• PROBLEM DETAILS: Could you write out the lines below exactly, beginning with the first and finishing with the one that contains "mångfald på svaren"?

##### RECORDS FOR THIS EXERCISE #####

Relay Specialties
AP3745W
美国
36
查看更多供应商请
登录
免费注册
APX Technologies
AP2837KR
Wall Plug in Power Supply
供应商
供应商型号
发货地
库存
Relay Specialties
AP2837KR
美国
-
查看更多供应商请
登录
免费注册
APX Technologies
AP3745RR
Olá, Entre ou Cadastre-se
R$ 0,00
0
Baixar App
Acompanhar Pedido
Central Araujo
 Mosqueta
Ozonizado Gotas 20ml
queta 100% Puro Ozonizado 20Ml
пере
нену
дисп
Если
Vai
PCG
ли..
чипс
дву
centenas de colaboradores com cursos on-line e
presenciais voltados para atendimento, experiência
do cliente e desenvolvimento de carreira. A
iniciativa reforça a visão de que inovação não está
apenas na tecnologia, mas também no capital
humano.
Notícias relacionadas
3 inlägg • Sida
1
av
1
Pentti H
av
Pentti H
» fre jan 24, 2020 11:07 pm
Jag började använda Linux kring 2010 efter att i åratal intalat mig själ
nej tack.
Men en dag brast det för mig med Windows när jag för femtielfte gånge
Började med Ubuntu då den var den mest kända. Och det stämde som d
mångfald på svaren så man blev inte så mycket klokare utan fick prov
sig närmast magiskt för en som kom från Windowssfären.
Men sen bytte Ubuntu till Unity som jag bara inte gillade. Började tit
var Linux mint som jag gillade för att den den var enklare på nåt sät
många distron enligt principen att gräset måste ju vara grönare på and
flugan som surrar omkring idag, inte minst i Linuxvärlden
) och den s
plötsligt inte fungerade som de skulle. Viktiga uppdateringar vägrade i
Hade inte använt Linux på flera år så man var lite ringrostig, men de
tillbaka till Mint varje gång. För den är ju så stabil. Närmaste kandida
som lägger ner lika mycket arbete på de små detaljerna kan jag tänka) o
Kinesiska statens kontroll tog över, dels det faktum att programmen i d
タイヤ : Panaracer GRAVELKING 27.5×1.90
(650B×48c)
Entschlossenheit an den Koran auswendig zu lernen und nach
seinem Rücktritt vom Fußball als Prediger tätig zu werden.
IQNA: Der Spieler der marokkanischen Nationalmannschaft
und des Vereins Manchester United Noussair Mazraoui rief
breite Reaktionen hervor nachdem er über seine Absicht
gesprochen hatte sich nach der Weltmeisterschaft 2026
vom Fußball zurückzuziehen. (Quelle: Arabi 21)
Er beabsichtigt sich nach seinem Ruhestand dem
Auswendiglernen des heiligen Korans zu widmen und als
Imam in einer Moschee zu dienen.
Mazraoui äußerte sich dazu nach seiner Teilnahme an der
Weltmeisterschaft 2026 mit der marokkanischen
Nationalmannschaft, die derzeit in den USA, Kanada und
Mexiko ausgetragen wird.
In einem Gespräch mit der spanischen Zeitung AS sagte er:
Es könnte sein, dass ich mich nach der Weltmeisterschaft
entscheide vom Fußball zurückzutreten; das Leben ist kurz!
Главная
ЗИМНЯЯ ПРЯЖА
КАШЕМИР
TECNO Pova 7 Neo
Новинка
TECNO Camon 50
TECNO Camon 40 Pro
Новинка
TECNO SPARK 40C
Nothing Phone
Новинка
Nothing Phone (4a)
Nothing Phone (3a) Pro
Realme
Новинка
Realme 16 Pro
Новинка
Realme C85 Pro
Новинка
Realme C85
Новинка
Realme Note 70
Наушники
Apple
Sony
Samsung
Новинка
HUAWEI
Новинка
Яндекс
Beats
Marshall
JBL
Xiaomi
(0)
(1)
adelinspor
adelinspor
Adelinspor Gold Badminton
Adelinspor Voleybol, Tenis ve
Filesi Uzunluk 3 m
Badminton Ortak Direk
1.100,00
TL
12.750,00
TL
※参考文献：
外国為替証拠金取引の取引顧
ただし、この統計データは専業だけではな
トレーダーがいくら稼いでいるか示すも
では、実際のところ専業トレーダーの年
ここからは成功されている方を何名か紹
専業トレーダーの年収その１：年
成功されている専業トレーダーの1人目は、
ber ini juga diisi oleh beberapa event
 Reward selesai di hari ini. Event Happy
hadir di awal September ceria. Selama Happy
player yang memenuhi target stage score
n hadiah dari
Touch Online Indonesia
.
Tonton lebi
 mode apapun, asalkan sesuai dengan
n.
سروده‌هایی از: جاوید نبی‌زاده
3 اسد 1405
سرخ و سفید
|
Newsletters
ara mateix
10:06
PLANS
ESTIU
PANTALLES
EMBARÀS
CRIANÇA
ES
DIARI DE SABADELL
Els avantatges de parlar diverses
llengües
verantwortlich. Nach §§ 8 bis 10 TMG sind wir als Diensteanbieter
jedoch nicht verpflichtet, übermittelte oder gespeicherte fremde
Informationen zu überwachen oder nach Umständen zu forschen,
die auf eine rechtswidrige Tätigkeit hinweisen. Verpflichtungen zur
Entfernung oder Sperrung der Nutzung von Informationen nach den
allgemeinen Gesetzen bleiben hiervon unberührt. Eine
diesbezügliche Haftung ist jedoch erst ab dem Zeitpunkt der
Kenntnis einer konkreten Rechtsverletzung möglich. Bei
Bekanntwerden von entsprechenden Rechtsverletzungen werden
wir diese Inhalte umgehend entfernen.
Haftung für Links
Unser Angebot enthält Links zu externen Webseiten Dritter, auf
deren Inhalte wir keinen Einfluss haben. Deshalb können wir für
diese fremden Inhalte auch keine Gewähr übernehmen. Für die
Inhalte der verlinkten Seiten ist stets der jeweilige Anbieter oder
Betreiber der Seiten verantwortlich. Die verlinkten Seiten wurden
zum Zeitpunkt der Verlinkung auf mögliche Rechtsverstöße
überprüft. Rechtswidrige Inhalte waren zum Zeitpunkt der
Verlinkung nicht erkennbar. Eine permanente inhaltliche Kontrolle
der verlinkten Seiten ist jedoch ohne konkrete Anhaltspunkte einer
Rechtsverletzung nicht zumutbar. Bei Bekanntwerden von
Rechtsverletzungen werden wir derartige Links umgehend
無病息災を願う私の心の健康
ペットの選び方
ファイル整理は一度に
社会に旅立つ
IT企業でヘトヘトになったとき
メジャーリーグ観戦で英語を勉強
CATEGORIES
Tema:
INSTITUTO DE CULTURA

#####

• RESPONSE FOR THIS EXERCISE:
Relay Specialties
AP3745W
美国
36
查看更多供应商请
登录
免费注册
APX Technologies
AP2837KR
Wall Plug in Power Supply
供应商
供应商型号
发货地
库存
Relay Specialties
AP2837KR
美国
-
查看更多供应商请
登录
免费注册
APX Technologies
AP3745RR
Olá, Entre ou Cadastre-se
R$ 0,00
0
Baixar App
Acompanhar Pedido
Central Araujo
 Mosqueta
Ozonizado Gotas 20ml
queta 100% Puro Ozonizado 20Ml
пере
нену
дисп
Если
Vai
PCG
ли..
чипс
дву
centenas de colaboradores com cursos on-line e
presenciais voltados para atendimento, experiência
do cliente e desenvolvimento de carreira. A
iniciativa reforça a visão de que inovação não está
apenas na tecnologia, mas também no capital
humano.
Notícias relacionadas
3 inlägg • Sida
1
av
1
Pentti H
av
Pentti H
» fre jan 24, 2020 11:07 pm
Jag började använda Linux kring 2010 efter att i åratal intalat mig själ
nej tack.
Men en dag brast det för mig med Windows när jag för femtielfte gånge
Började med Ubuntu då den var den mest kända. Och det stämde som d
mångfald på svaren så man blev inte så mycket klokare utan fick prov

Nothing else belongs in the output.